In mid-2015, tens of thousands of ordinary Guatemalans poured into the streets to protest against a multimillion-dollar corruption scheme at the highest levels of government and demand reform. By September, key ministers and advisers had been fired. The nation’s president sat in jail.
But today, two years after that euphoric demonstration of people power, little has changed in the structural dynamics that have perpetuated so much ill in the country. Indeed, the nation’s politics continue to be characterized by a weakly institutionalized party system at the service of vested interests and often permeated by dark money.
Such is the view, at least, of Edgar Balsells, a professor and former Guatemalan finance minister who participated in a recent IDB conference on policymaking in Latin America. In that conference and in a soon-to-be-published paper, Balsells argues that the weaknesses of the party system are at the core of many of the problems of his native country and that reforms are desperately needed to forge a new direction.
A strong party system, has long been seen as key to government capacity. In work pioneered by the IDB and a few outside collaborators in the early 2000s, such a system was seen as one in which there would typically be a small number of well-organized and programmatic (or ideological) parties which would endure over time and represent relatively consistent policy positions. Such parties, thought of as strongly institutionalized, would increase democratic accountability. Moreover, they would help ensure that important policies lasted over changes in government.
Guatemala’s party system represents the opposite of that ideal. It is among the most weakly institutionalized in all of Latin America, with the average age of a political party at only 6 years, and well over a dozen of parties competing in every election, most of which represent little or nothing in terms of ideology. Indeed, since the return to democracy in 1985, not a single political party has returned to power at the presidential level. Many, including the two largest parties as of 1999, have disappeared altogether.
That transience and lack of ideas means that legislators often change political affiliation in the course of their career. More importantly, it means that political parties don’t represent voters policy preferences. Rather they to tend to run of pork barrel promises and serve those who put up the money. Those generally are not ordinary citizens. They are powerful political and business interests from the traditional oligarchy and local bosses (caciques).
Guatemala, in this sense, stands in sharp contrast to El Salvador, where the left-wing FMLN and right-wing ARENA have strong brands, national networks, and highly-disciplined organizations and where the dominance of the two parties over the last 25 years has provided much needed stability.

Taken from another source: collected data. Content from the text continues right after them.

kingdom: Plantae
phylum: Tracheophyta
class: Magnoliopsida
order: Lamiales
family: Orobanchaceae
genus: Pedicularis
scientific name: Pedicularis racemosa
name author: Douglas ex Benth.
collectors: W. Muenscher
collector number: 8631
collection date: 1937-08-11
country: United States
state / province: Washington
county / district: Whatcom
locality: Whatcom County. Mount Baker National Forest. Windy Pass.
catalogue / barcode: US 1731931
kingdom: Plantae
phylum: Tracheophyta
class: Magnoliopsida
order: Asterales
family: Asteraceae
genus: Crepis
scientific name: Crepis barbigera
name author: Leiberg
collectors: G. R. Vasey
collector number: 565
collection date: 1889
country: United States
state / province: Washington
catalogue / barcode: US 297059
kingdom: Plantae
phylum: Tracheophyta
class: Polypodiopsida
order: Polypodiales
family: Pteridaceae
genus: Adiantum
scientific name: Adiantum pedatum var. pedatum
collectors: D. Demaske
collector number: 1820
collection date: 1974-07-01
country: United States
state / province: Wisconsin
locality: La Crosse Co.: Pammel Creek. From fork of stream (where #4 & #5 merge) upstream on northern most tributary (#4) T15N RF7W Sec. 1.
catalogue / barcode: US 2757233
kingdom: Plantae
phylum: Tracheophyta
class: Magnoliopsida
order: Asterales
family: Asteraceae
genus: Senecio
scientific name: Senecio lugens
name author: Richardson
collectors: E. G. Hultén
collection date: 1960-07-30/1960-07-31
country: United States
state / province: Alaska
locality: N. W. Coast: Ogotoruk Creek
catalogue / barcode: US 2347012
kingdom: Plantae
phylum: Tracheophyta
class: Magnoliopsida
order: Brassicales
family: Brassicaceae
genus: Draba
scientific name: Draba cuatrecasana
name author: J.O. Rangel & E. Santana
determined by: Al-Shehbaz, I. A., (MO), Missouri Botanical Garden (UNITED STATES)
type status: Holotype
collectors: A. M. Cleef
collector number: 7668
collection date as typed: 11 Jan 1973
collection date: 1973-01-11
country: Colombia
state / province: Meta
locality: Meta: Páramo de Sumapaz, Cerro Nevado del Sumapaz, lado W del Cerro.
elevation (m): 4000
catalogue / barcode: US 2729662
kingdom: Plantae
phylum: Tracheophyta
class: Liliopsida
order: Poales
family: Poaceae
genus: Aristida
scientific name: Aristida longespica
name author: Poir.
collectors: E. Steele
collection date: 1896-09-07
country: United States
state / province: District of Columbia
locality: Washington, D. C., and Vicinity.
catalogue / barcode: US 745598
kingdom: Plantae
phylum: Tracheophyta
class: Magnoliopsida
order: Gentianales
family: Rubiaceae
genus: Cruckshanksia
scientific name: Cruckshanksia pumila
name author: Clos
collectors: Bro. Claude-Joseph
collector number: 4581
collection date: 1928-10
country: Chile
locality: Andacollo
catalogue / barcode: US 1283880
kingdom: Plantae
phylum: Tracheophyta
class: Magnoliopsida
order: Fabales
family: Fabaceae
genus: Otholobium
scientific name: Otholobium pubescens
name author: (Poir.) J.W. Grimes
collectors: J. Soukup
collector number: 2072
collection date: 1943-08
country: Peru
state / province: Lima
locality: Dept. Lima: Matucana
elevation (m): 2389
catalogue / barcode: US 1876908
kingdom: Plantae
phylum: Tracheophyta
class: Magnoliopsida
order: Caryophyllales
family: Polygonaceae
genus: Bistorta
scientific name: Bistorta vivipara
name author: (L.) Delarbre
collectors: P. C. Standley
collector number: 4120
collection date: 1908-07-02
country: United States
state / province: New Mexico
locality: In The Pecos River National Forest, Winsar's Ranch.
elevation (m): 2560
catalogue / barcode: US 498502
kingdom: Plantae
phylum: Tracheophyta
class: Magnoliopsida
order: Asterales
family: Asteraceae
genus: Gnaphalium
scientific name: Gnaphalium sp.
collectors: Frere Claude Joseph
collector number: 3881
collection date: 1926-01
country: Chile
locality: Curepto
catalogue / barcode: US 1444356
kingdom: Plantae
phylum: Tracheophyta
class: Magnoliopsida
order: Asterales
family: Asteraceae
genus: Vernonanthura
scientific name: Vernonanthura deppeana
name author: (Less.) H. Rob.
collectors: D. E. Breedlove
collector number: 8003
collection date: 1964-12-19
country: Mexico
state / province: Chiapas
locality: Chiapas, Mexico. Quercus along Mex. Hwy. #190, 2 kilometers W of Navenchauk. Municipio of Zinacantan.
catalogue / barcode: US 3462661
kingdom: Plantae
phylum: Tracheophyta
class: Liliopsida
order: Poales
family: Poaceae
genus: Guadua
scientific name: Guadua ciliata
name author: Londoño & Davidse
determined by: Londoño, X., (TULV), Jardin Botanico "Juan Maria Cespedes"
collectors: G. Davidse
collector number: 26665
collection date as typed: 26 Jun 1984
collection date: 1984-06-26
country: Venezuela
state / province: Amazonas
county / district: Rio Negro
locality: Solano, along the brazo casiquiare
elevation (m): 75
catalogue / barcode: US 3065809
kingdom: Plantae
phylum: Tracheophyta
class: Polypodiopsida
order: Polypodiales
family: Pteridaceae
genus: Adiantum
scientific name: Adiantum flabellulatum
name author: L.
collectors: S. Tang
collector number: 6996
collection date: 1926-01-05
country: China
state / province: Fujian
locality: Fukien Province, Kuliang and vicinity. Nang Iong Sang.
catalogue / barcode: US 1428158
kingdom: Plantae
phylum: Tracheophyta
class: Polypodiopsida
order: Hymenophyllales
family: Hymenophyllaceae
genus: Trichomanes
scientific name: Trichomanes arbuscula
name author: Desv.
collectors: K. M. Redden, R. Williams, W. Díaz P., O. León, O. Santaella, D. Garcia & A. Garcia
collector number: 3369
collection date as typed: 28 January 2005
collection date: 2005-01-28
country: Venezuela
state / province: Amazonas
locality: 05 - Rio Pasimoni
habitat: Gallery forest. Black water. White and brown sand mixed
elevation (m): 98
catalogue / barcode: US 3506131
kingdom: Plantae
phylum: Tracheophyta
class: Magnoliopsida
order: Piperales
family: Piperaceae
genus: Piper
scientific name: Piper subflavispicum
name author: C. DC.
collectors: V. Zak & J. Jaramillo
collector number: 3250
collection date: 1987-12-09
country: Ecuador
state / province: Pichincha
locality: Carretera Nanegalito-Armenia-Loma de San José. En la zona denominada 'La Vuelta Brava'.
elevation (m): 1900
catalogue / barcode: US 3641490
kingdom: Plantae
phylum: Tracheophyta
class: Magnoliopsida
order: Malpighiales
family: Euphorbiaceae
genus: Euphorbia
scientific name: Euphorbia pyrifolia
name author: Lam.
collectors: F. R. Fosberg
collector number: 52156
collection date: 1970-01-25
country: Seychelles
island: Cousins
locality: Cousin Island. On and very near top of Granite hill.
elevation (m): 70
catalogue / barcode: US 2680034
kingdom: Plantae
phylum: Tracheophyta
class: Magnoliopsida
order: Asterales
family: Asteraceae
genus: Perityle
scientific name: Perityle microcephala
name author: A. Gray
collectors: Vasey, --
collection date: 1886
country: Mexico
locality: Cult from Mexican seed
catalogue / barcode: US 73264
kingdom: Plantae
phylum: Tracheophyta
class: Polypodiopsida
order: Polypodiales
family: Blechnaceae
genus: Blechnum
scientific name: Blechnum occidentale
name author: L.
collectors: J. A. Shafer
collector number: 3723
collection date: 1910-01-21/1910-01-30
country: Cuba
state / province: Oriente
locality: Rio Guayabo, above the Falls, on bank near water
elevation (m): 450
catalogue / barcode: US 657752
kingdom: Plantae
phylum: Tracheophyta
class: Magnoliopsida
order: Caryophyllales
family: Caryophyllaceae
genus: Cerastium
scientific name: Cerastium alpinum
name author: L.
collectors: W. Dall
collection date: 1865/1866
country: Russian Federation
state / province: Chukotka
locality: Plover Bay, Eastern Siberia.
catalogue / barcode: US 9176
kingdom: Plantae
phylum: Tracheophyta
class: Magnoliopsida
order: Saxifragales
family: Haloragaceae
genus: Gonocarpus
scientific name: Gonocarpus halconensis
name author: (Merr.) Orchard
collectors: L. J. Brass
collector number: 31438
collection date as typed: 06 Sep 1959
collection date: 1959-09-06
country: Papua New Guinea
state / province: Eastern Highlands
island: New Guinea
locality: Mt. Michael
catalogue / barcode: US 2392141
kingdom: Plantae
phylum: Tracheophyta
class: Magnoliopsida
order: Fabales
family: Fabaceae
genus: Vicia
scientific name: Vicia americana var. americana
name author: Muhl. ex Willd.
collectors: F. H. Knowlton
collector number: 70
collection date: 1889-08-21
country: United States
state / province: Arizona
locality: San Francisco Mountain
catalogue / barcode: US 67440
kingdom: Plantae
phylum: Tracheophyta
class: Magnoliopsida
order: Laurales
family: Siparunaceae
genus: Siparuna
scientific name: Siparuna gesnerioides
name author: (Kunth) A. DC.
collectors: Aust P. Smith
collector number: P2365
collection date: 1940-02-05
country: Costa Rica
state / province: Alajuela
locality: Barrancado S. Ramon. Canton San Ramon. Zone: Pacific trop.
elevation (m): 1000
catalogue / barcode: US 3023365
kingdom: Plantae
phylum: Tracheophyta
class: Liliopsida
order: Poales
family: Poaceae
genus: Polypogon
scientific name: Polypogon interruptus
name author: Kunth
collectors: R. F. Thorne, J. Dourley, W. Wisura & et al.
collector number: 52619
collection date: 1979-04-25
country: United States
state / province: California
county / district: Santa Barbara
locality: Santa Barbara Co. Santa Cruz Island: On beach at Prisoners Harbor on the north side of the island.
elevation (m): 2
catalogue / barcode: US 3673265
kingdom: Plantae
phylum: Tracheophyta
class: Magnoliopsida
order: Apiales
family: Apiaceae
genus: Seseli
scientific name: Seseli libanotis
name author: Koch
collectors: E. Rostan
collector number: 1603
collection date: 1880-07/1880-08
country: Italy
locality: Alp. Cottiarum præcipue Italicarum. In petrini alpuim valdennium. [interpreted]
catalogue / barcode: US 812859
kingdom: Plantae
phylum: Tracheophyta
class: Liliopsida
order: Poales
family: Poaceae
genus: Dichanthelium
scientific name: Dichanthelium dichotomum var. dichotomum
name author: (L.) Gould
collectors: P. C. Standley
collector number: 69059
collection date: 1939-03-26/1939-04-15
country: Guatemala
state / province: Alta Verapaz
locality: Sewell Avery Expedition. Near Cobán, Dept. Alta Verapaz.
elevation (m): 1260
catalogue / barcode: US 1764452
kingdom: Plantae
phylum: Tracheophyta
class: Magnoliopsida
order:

The consequences for Guatemala are dramatic. Inadequate institutions and governance, in which the weak and volatile party system plays a major role, contribute to disturbingly low social indicators. Those according to a 2016 report by the United Nations Development Programme include a mean of six years of schooling, and rates of poverty that have increased to 76%, with 35% in extreme poverty. Meanwhile, corruption and the influence of drug money in elections continue to blight the political system, according to Balsells.
Reforms, including in the areas of campaign finance, could make a big difference, Balsells says. So could greater centralization of planning and regulation of government operations (to take power away from corrupt local elites) along with greater democracy at all levels. And the international community, he says, should strongly condition aid to those reforms being enacted.
If there is a silver lining to the story, it lies in the local prosecutors, who together with a United Nations-backed commission, have cracked down on corruption. It lies with the huge number of citizens, non-governmental organizations and other civic groups that rose up in 2015 to demand cleaner politics and a government more responsive to the needs of its people. Those, however long reform takes, are pillars to build on.